WASHINGTON, May 23 (UPI) -- U.S. President Barack Obama was the last obstacle to getting the Keystone XL oil pipeline built through the country, the chairman of a House committee said.
The House of Representatives passed the Northern Route Approval Act on a vote of 241-175, largely along party lines. Nineteen Democrats voted in favor of a measure that takes the Keystone XL decision out of the administration's hands.
U.S. Rep. Lee Terry, R-Neb., sponsor of the bill, said there's been enough vetting of the project in more than four years and it was time to approve the pipeline.
Keystone XL needs federal approval as a cross-border project.
Rep. Doc Hastings, R-Wash., chairman of the House Natural Resources Committee, said Obama was the last obstacle to Keystone XL.
"The Northern Route Approval Act makes the Keystone XL pipeline a reality," he said in a floor statement. "It declares that no presidential permit shall be required to approve this pipeline and prevents the Obama administration from imposing further delays."

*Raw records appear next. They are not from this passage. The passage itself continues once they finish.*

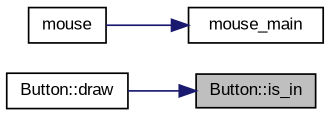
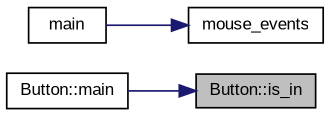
  digraph {
    fontname="Liberation Sans"
    rankdir=RL
    node [color=black fillcolor=white fontname="Liberation Sans" fontsize=10 shape=record style=filled]
    edge [color=midnightblue dir=back fontname="Liberation Sans" fontsize=10 labelfontname=Helvetica labelfontsize=10 style=solid]
    n1 [fillcolor=grey75 fontcolor=black height=0.2 label="Button::is_in" width=0.4]
-   n2 [height=0.2 label="Button::draw" width=0.4]
-   n3 [height=0.2 label=mouse_main width=0.4]
-   n4 [height=0.2 label=mouse width=0.4]
+   n2 [height=0.2 label="Button::main" width=0.4]
+   n3 [height=0.2 label=mouse_events width=0.4]
+   n4 [height=0.2 label=main width=0.4]
    n1 -> n2
    n3 -> n4
  }
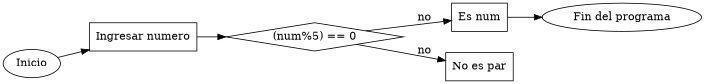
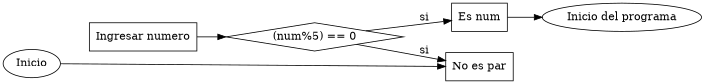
  digraph {
    rankdir=LR
    node [shape=box]
    n1 [label=Inicio shape=ellipse]
    n2 [label="Ingresar numero"]
    n3 [label="(num%5) == 0" shape=diamond]
    n4 [label="No es par"]
    n5 [label="Es num"]
-   n6 [label="Fin del programa" shape=ellipse]
-   n1 -> n2
+   n6 [label="Inicio del programa" shape=ellipse]
+   n1 -> n4
    n2 -> n3
-   n3 -> n4 [label=no]
-   n3 -> n5 [label=no]
+   n3 -> n4 [label=si]
+   n3 -> n5 [label=si]
    n5 -> n6
  }
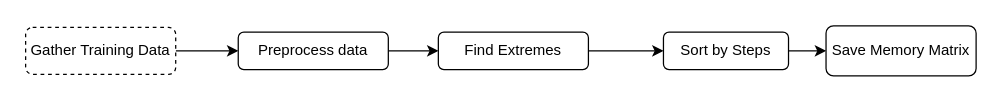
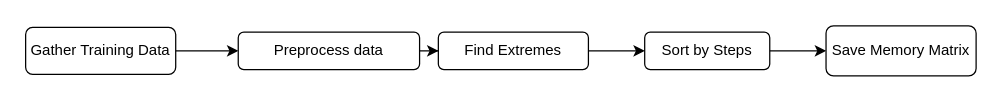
  <mxCell id="0" />
  <mxCell id="1" parent="0" />
  <mxCell id="2" style="edgeStyle=orthogonalEdgeStyle;rounded=0;orthogonalLoop=1;jettySize=auto;html=1;exitX=1;exitY=0.5;exitDx=0;exitDy=0;entryX=0;entryY=0.5;entryDx=0;entryDy=0;" parent="1" source="3" target="5" edge="1"><mxGeometry relative="1" as="geometry" /></mxCell>
- <mxCell id="3" value="Gather Training Data" style="rounded=1;whiteSpace=wrap;html=1;fontSize=12;glass=0;strokeWidth=1;shadow=0;dashed=1;" parent="1" vertex="1"><mxGeometry x="20" y="21.25" width="120" height="37.5" as="geometry" /></mxCell>
+ <mxCell id="3" value="Gather Training Data" style="rounded=1;whiteSpace=wrap;html=1;fontSize=12;glass=0;strokeWidth=1;shadow=0;" parent="1" vertex="1"><mxGeometry x="20" y="21.25" width="120" height="37.5" as="geometry" /></mxCell>
  <mxCell id="4" style="edgeStyle=orthogonalEdgeStyle;rounded=0;orthogonalLoop=1;jettySize=auto;html=1;exitX=1;exitY=0.5;exitDx=0;exitDy=0;" parent="1" source="5" target="9" edge="1"><mxGeometry relative="1" as="geometry" /></mxCell>
- <mxCell id="5" value="Preprocess data" style="rounded=1;whiteSpace=wrap;html=1;" parent="1" vertex="1"><mxGeometry x="190" y="25" width="120" height="30" as="geometry" /></mxCell>
+ <mxCell id="5" value="Preprocess data" style="rounded=1;whiteSpace=wrap;html=1;" parent="1" vertex="1"><mxGeometry x="190" y="25" width="145" height="30" as="geometry" /></mxCell>
  <mxCell id="6" style="edgeStyle=orthogonalEdgeStyle;rounded=0;orthogonalLoop=1;jettySize=auto;html=1;exitX=1;exitY=0.5;exitDx=0;exitDy=0;entryX=0;entryY=0.5;entryDx=0;entryDy=0;" parent="1" source="7" target="10" edge="1"><mxGeometry relative="1" as="geometry" /></mxCell>
- <mxCell id="7" value="Sort by Steps" style="rounded=1;whiteSpace=wrap;html=1;" parent="1" vertex="1"><mxGeometry x="530" y="25" width="100" height="30" as="geometry" /></mxCell>
+ <mxCell id="7" value="Sort by Steps" style="rounded=1;whiteSpace=wrap;html=1;" parent="1" vertex="1"><mxGeometry x="515" y="25" width="100" height="30" as="geometry" /></mxCell>
  <mxCell id="8" style="edgeStyle=orthogonalEdgeStyle;rounded=0;orthogonalLoop=1;jettySize=auto;html=1;exitX=1;exitY=0.5;exitDx=0;exitDy=0;entryX=0;entryY=0.5;entryDx=0;entryDy=0;" parent="1" source="9" target="7" edge="1"><mxGeometry relative="1" as="geometry" /></mxCell>
  <mxCell id="9" value="Find Extremes" style="rounded=1;whiteSpace=wrap;html=1;" parent="1" vertex="1"><mxGeometry x="350" y="25" width="120" height="30" as="geometry" /></mxCell>
  <mxCell id="10" value="Save Memory Matrix" style="rounded=1;whiteSpace=wrap;html=1;" parent="1" vertex="1"><mxGeometry x="660" y="20" width="120" height="40" as="geometry" /></mxCell>
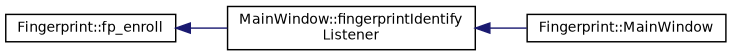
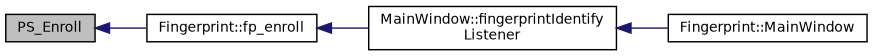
  digraph {
    rankdir=LR
    node [color=black fillcolor=white fontname=Helvetica fontsize=10 shape=record style=filled]
    edge [color=midnightblue dir=back fontname=Helvetica fontsize=10 labelfontname=Helvetica labelfontsize=10 style=solid]
+   n1 [fillcolor=grey75 fontcolor=black height=0.2 label=PS_Enroll width=0.4]
    n2 [height=0.2 label="Fingerprint::fp_enroll" width=0.4]
    n3 [height=0.2 label="MainWindow::fingerprintIdentify\lListener" width=0.4]
    n4 [height=0.2 label="Fingerprint::MainWindow" width=0.4]
+   n1 -> n2
    n2 -> n3
    n3 -> n4
  }
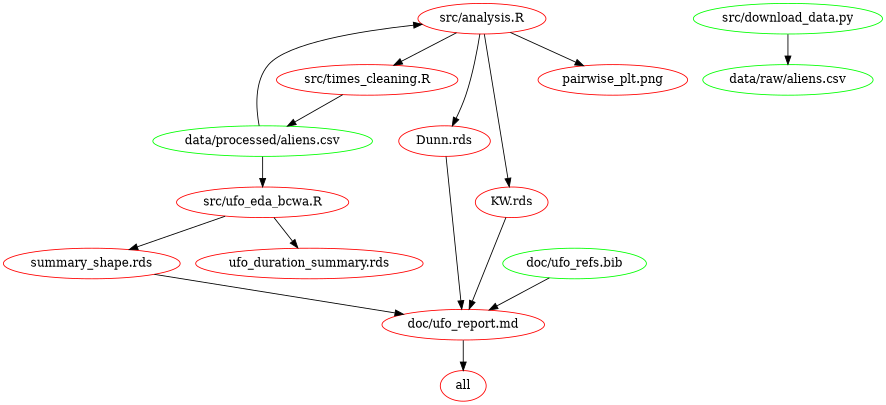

The president's Office of Management and Budget said Obama would veto the legislation although, with the Senate said to be unlikely to consider such legislation, the White House may not have to resort to a veto.
Supporters of Keystone XL say it would ensure North American independence and create tens of thousands of jobs. Opponents say pipelines are too prone to spills and heavy Canadian crude oil, the type designated for the pipeline, carries too many environmental risks.
Oil Change International, an opponent of the pipeline, reports that members of Congress who supported the act took six times more in campaign contributions from the oil industry than did opponents.